04 Apr 2019 4.00 PM - 04 Apr 2019 6.00 PM
CSIS Auditorium





Cordially invite you to the 23rd Panglaykim Memorial Lecture on Health and Development



Professor Christopher J.L. Murray, MD, DPhil

Director, Institute for Health Metrics and Evaluation (IHME);

Professor and Chair, Health Metrics Sciences, University of Washington



Professor Tikki Pangestu

Visiting Professor, Lee Kuan Yew School of Public Policy


Professor Murray’s career has focused on improving health for everyone worldwide by improving health evidence. A physician and health economist, his work has led to the development of a range of new methods and empirical studies to strengthen health measurement, analyze the performance of public health and medical care systems, and assess the cost-effectiveness of health technologies. IHME provides rigorous and comparable measurement of the world’s most important health problems and evaluates the strategies used to address them.

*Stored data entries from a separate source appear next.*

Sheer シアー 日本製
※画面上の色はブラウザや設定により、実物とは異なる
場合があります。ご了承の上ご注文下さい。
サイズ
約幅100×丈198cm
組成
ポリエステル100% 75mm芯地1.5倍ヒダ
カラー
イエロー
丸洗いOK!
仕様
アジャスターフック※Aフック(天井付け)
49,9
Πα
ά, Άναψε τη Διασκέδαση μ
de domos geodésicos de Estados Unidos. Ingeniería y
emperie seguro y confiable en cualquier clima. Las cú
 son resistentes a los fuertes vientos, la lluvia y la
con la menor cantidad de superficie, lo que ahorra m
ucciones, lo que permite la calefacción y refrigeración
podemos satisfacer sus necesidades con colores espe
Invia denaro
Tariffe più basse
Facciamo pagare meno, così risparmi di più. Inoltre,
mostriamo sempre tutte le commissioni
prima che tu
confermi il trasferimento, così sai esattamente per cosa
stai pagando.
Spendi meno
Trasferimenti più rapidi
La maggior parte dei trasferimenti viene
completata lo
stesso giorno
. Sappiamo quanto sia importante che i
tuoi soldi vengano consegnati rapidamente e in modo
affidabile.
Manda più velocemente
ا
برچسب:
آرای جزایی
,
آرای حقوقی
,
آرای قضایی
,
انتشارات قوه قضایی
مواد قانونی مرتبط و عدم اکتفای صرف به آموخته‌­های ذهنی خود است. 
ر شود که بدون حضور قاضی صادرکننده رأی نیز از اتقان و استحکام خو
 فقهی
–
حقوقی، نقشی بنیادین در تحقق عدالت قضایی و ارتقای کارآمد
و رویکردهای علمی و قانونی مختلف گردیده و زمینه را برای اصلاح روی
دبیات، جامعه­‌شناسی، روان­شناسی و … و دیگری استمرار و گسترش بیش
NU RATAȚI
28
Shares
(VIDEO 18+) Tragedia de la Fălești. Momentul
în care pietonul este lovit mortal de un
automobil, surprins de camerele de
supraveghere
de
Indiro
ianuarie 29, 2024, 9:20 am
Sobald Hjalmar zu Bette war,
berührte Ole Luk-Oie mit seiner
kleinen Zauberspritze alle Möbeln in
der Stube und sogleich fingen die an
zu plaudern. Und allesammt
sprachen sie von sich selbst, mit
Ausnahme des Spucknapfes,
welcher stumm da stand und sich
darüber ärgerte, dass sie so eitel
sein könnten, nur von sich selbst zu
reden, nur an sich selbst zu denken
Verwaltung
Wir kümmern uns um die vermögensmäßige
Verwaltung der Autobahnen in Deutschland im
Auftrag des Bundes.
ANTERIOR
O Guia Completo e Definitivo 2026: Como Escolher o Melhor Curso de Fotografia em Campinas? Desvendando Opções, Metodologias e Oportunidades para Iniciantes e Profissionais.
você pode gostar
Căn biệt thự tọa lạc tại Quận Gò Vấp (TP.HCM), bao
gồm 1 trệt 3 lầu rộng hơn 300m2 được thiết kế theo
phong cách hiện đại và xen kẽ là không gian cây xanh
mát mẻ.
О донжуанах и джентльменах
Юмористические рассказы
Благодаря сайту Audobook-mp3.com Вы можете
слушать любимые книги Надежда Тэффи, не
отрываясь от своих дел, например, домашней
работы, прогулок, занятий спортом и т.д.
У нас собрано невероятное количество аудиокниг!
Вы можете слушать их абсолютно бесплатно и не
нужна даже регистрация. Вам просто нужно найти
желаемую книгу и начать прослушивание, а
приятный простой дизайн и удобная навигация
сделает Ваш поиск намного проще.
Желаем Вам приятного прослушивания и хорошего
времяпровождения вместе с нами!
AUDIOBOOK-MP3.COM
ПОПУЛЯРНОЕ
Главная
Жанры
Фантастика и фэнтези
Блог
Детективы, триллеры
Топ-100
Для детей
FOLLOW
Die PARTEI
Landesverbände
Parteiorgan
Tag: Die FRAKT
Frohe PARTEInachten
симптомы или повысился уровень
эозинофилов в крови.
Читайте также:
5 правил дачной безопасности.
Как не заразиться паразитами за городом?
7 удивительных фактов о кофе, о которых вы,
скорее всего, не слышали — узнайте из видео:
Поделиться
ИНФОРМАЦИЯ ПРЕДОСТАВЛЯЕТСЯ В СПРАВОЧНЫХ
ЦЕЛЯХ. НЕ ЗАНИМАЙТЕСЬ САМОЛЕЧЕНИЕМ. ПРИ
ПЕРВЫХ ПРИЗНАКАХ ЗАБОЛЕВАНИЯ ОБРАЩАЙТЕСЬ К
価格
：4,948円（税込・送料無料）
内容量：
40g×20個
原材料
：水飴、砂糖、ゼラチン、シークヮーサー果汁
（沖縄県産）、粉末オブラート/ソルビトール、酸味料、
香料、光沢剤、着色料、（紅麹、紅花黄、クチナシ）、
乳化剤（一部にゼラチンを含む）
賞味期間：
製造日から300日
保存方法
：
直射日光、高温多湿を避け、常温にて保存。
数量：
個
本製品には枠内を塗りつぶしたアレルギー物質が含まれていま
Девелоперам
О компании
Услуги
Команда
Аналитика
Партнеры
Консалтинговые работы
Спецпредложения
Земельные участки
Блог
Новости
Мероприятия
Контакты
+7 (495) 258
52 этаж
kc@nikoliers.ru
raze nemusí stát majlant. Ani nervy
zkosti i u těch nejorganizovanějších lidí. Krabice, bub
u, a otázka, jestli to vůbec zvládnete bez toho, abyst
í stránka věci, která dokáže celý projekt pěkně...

Before founding IHME, Murray served as Executive Director, Evidence and Information for Policy Cluster at the World Health Organization, Director, Harvard Initiative for Global Health and Harvard Center for Population and Development Studies, and Richard Saltonstall Professor of Public Policy at the Harvard School of Public Health. Dr. Murray is an elected member of the National Academy of Medicine (NAM) and 2018 co-recipient of the John Dirks Canada Gairdner Global Health Award.


Health and Development

'If you can't measure it, you can't improve it' is a well-known saying from Lord Kelvin. In this context, the measurement of health status has been a major challenge in attempts to improve health outcomes at both the national and global levels. Until relatively recently, health informatics has focused very much on life span, death and disease prevalence as key end points-rather crude indicators of minimal value to policy- and decision-makers. Enter the Global Burden of Disease (GBD) project which aims to improve the situation by developing a combined and more meaningful measure of impairment, illness and death, and to measure the 'burden' of disease and the years of life lost to disability, not just the ages at which people die. The GBD aims to quantify the comparative magnitude of health loss from all major diseases, injuries and risk factors, for all ages, sexes and geographies and over time. The development of the concept of DALYs (Disability Adjusted Life Years) has resulted in a revolution in health informatics which arguably has been of immeasurable value to policy makers in developing national priorities, policies and strategies in the face of competing priorities and limited resources. A strongly evidence- and data-based approach to allocation of national budgets can clearly benefit ministries of health in many developing countries. Given the central role of a healthy population and workforce in economic development, the value of meaningful health data goes beyond the health sector as clearly articulated in the Sustainable Development Goals (SDGs) where health-related indicators are spread over 11 out of the 17 goals.